▶ Text block
#####
The real economics behind an exit and the trade-offs between holding onto the business compared to selling the company. From earnouts to tax, to compounding interest, it's all on the table.

Andrew Watson
Andrew WatsonJune 5, 2026
Two businessmen in 1990s-style office attire shake hands over lunch in a high-rise Manhattan restaurant, with the New York skyline and Empire State Building visible in the background. A copy of the Financial Times sits on the table, creating a cinematic, film-grain aesthetic reminiscent of classic Wall Street deal-making culture.
Take the deal, feeling a little 90's nostalgia

What do you define a successful exit? Or better yet, how do you define an 'exit' by itself? The importance of this article will probably apply to first-time founders and the young guns of tomorrow more so than the vets, so if you've been through the process before, this'll probably sound a little familiar.

In the real-world, not the 'LinkedIn World' where everyone's made out to be Gordon Gekko, the process of an exit has a lot of variables to consider (for both sides), though broadly it's a fairly similar process across the board. In its simplest form, an exit either happens for good reasons or bad reasons. Good being you've likely built a good company, and someone's willing to give you money for it. Bad being you've either had to leave, been asked to leave, or the company's going through a hard time and in that case there's lots of things that could happen. For the purpose of this article, we'll talk a bit about the 'good' reason, and the most common exit scenario for founders who've built a 'good' business.
#####
▶ Material for the task
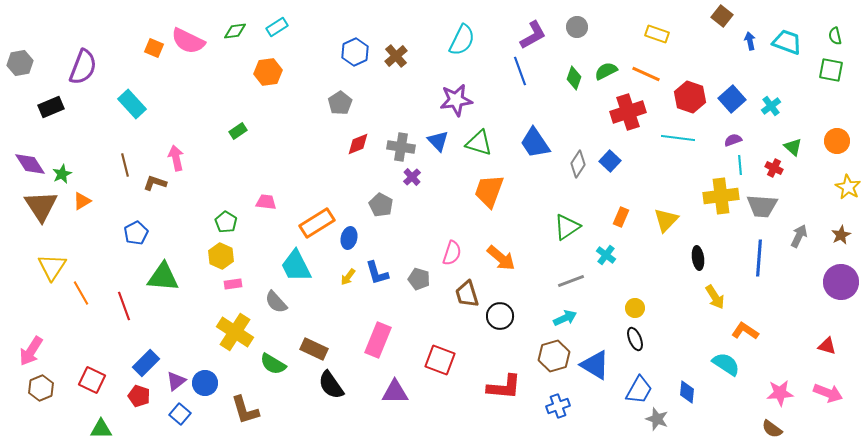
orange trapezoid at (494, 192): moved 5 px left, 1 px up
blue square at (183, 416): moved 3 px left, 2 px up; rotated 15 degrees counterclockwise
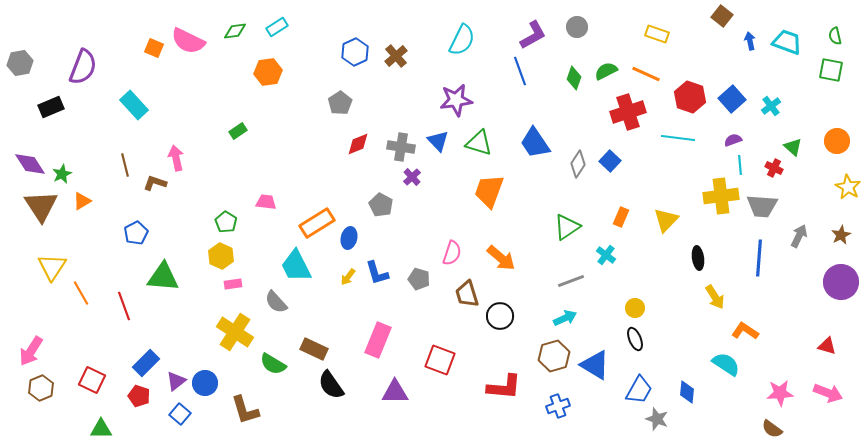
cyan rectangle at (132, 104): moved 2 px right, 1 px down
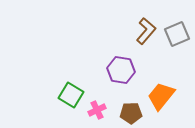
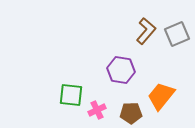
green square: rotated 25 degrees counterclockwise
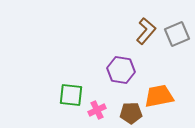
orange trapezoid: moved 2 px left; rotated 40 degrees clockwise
#####
▶ Set tasks
1) Retype the part of the records that opens at their first line and closes with the line containing "green square: rotated", including both ends. Leave the pictures out of your answer.
2) Extend the text on founders exiting a business, continuing from its final sentence.

▶ Answers to the tasks
1)
orange trapezoid at (494, 192): moved 5 px left, 1 px up
blue square at (183, 416): moved 3 px left, 2 px up; rotated 15 degrees counterclockwise
cyan rectangle at (132, 104): moved 2 px right, 1 px down
green square: rotated 25 degrees counterclockwise

2)
A realistic offering scenario

Take Company X for example, as a placeholder for context. Company X is a service business in a particular industry that does approximately $2M in revenue, and has an EBITDA of $500K (25%), with a track record of 3 years of decent profitability. Broadly we'll consider Company X a good business.

As a founder of Company X, investors who are interested in buying your company will value your business on a multiple of EBITDA (revenue multiples are rare but possible). Realistic expectations at this size are probably 3-5x depending on how generous Mr Investor's feeling or their model. So you're looking at say $2M to pick a middle ground. Only once a business exceeds $1M in profit (or EBITDA) do multiples start to climb north of 7-8x.

Now once you have an offer to have your company sold, this is where things get a little more complicated and also, where you start to weigh your options.

What's being left on the table?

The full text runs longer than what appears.